**Source data:**
= Beginning of Section =

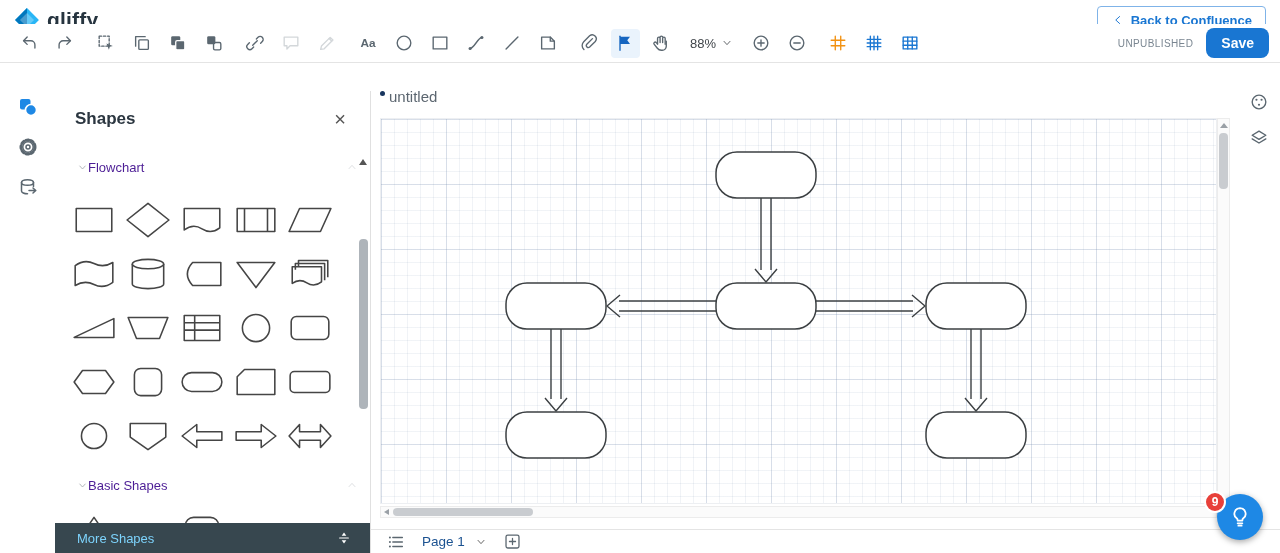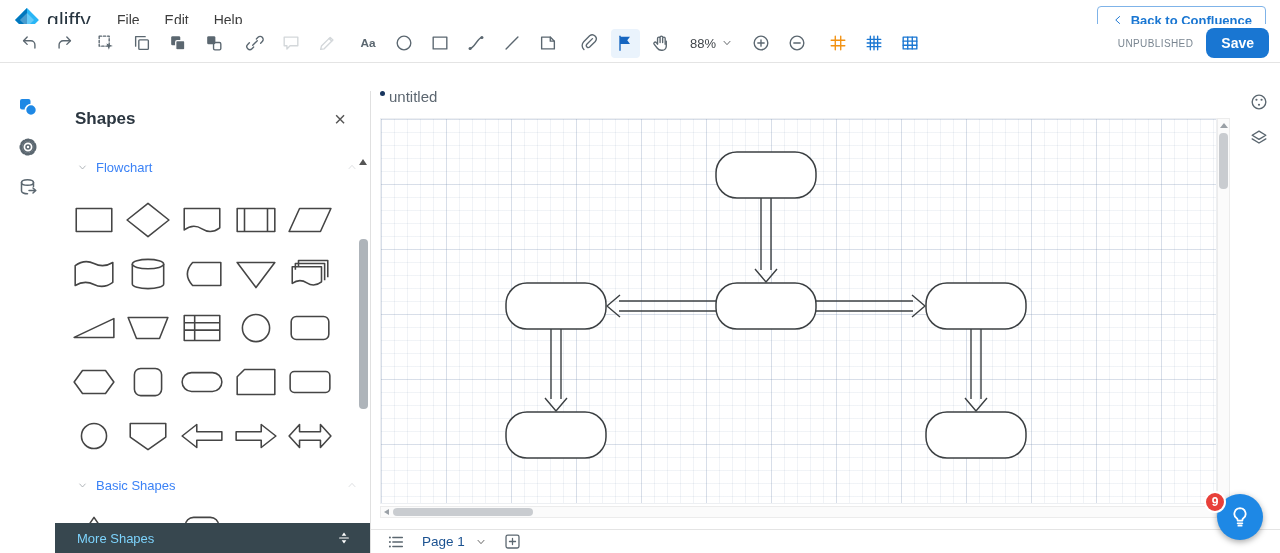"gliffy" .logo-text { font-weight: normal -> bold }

= End of Section =
= Beginning of Section =

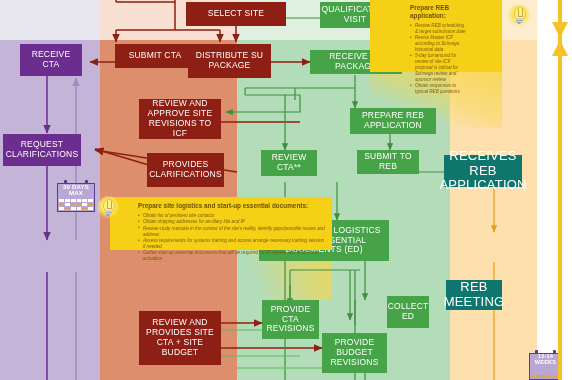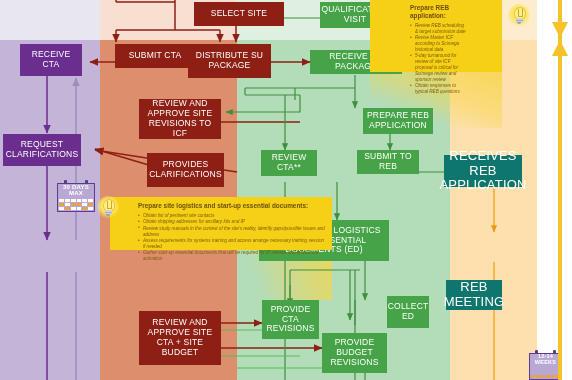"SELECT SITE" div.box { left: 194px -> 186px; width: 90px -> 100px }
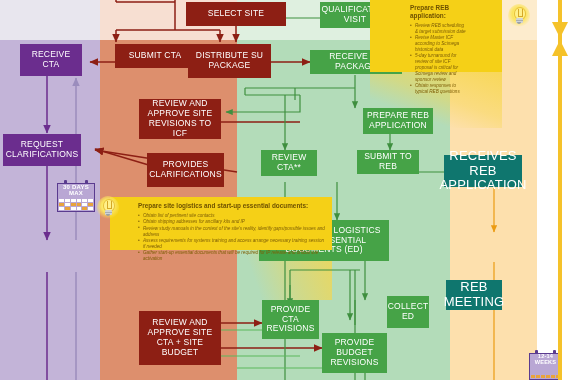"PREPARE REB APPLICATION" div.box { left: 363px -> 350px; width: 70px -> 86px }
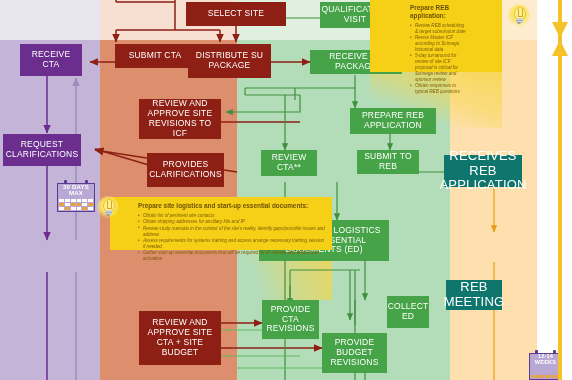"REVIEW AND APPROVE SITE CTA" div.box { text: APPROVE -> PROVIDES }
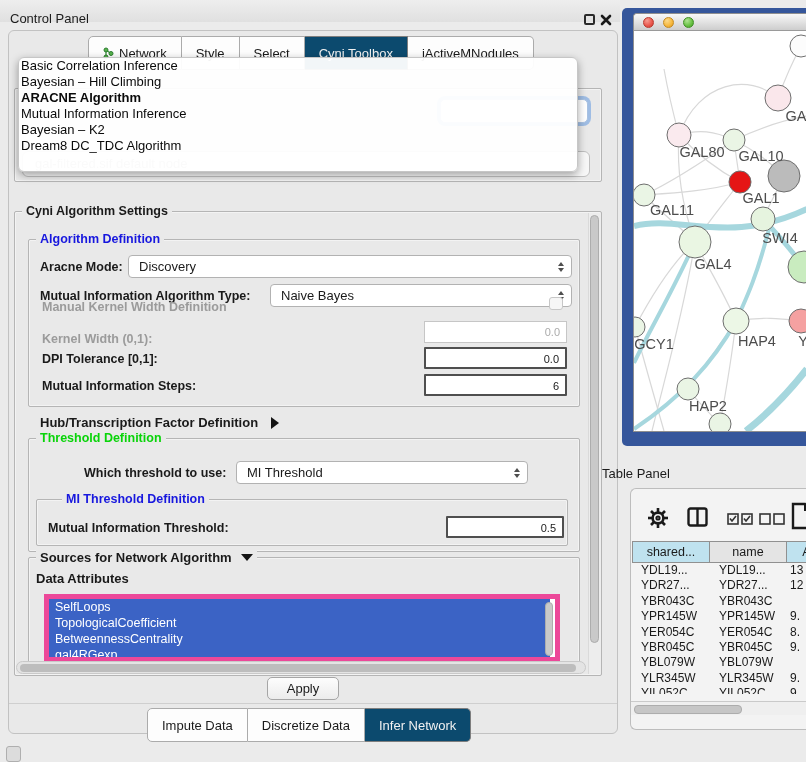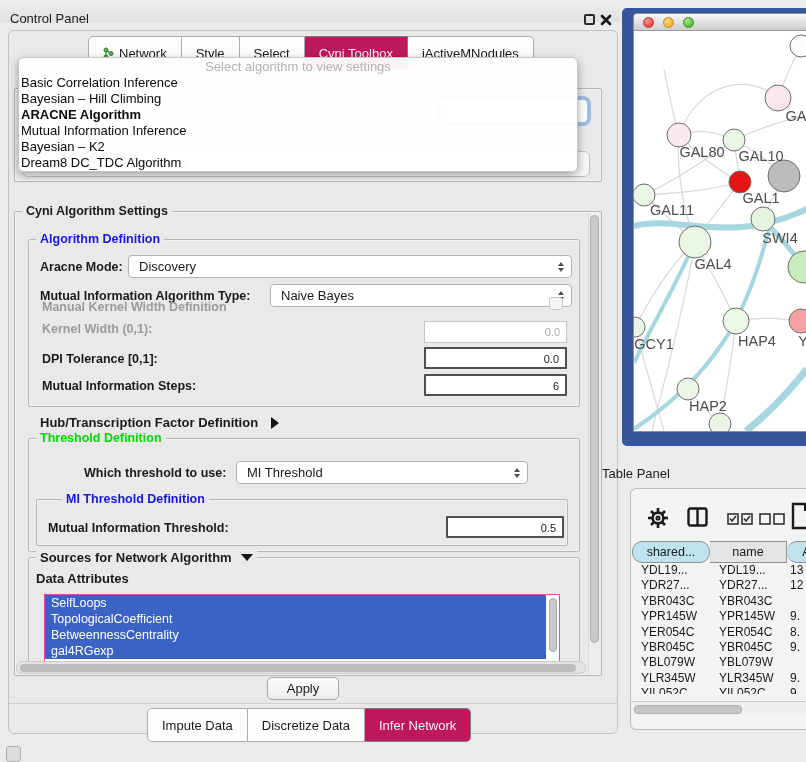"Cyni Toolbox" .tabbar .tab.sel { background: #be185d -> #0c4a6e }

= End of Section =

**Activity:**
With the pictures omitted, copy the entries above exactly from the line containing "left: 363px ->" through the line containing "background: #be185d ->", both lines included.

**Solution to the exercise:**
"PREPARE REB APPLICATION" div.box { left: 363px -> 350px; width: 70px -> 86px }
"REVIEW AND APPROVE SITE CTA" div.box { text: APPROVE -> PROVIDES }
"Cyni Toolbox" .tabbar .tab.sel { background: #be185d -> #0c4a6e }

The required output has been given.